So, what he claims is that state actors monitor traffic at certain locations, extract subnet information from DNS packets that only large centralized DNS resolvers include when query some authoritative servers that where probed to support that feature. That subnet is not a subnet of an end user IP address, but an IP address of a recursive resolver of that user's ISP. They have to correlate that information with a connection made from that ISP to a web server to track the user. What 1.1.1.1 brings here? State actors now can correlate an actual IP address sending data to 1.1.1.1, with a clear text DNS query going out of it, making tracking more reliable and simple and worse for privacy. And still worse for other CDNs.

Don't take Cloudflare's PR seriously, they are completely full of it. They used to be more honest, but those days are long gone.

1.1.1.1 supports dns/https. It is entirely possible to make a request to 1.1.1.1 for an ip and have nobody be able to know what you made the request for.
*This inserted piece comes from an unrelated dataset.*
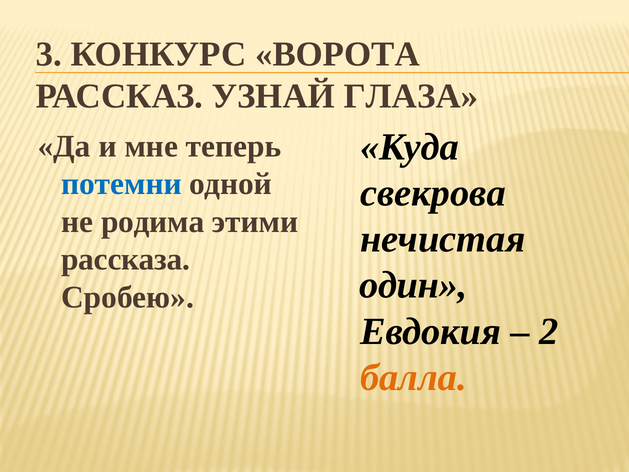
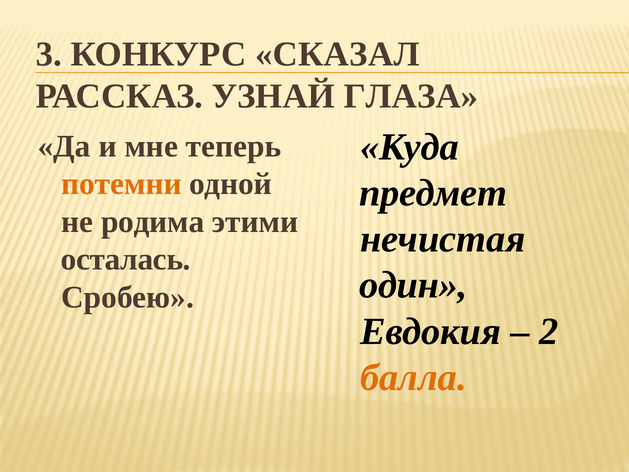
ВОРОТА: ВОРОТА -> СКАЗАЛ
потемни colour: blue -> orange
свекрова: свекрова -> предмет
рассказа: рассказа -> осталась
There is no guarantee the name server they are querying is the same as the server in the A result, and the idea is to reduce the number of points where people other than the A result and the client know that they plan to talk to each other.

It's not bullshit.

  • > There is no guarantee the name server they are querying is the same as the server in the A result

    That's ok. Let me try to explain a bit more:

    Queries to 1.1.1.1 are going over public internet. And even though they are encrypted, they also carry metadata with them, including IP addresses of who is doing them, precise time, rough size, various OS specific stuff, etc. And packets going out to authoritative servers from 1.1.1.1 are in clear text. There is a very tiny window of possible queries out of 1.1.1.1 for encrypted data coming in from some IP address and therefore only a tiny number of possible responses from authoritative servers. Given that and enough intercepted data all over the world it is easy to correlate clear text DNS responses with IP addresses or who got responses from cache and on which popular website ended up, etc.

    • Not quite as easy as when you just have to intercept traffic at one of the intermediate nodes though, it seems.

      I think that makes the privacy argument a fairly valid thing.